Hz. Ebu Bekir (ra) sordu:
“Âyette geçen göğsün açılması ne demektir?”
Peygamberimiz (sallallahu aleyhi vesellem) cevap verdi: “Bu, göğsün içine iman nurunun girerek hakikate, imana ve İslam'a açılması ve iman nuru ile aydınlanmasıdır” buyurdu.
Yine sordu: “Ya Resulallah! Bunun alâmeti nedir?”

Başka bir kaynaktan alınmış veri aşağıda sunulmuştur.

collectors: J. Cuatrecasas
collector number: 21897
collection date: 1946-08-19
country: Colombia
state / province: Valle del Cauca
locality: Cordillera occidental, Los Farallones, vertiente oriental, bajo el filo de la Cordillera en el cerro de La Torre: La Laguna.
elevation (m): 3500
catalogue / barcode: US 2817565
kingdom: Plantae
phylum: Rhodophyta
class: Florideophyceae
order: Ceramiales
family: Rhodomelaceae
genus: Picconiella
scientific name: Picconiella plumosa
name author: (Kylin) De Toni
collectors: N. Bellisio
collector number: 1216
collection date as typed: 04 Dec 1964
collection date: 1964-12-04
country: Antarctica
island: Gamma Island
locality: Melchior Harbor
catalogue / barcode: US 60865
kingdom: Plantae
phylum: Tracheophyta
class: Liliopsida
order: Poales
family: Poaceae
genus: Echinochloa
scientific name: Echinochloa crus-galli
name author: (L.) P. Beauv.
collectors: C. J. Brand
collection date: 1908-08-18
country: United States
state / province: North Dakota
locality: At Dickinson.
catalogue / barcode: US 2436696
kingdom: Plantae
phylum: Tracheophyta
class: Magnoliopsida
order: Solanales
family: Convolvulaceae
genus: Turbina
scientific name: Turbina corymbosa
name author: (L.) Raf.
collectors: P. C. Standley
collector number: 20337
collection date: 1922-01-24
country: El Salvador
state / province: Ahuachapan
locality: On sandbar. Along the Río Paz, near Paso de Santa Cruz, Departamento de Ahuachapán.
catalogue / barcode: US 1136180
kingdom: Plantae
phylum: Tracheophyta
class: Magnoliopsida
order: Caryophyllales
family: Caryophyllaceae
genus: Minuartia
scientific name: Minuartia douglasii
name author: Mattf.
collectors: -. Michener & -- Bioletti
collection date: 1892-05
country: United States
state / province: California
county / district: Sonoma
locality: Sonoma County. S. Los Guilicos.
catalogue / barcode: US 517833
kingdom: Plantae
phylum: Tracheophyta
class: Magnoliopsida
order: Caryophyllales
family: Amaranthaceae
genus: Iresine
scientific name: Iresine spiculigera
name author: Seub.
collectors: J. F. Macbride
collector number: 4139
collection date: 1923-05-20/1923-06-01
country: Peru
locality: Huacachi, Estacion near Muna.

Allah’ın Resulü cevap verdi:
“Bunun alâmeti, fani ve aldatıcı dünyadan yüz çevirmek, ebediyet yurdu olan ahirete yönelmek, ölüm gelmeden önce ölüme hazırlıklı olmaktır. İşte böyle birisinin kalbi İslam'a açılmıştır.”3 buyurdu. Ve daha önce nazil olan şu âyeti okudu: “Allah kime hidayet etmek isterse onun göğsünü İslâm’a açar. Kimi de sapıklığa düşürmek isterse onun da kalbini daraltır ve sıkıştırır.”
Sonra şöyle devam etti: “Allah katında dünyanın bir sinek kanadı kadar değeri yoktur. Şayet Allah katında dünyanın bir sinek kanadı kadar değeri olmuş olsaydı kâfirlere bir yudum su içirmezdi.5 Allah dünyayı ahiret amellerini meyve vermesi için yarattı. Bu şekliyle dünyayı ahiretin tarlası kıldı. Allah dünyada ancak Allah’ın zikrine, imana ve ilme değer verir. Bunların dışında hiçbir şeye değer vermez” buyurdu.
Erkam bin Ebi’l-Erkam sordu:
“Ya Resulallah! Zorlukla beraber nasıl kolaylık olur?”
Peygamberimiz (sav) cevap verdiler:
“Allah her güçlüğün arkasından bir kolaylık verir. Sonra ferah ve neşe içinde gülerek şöyle buyurdular: ‘Bir zorluk iki kolaylığı yenemez.”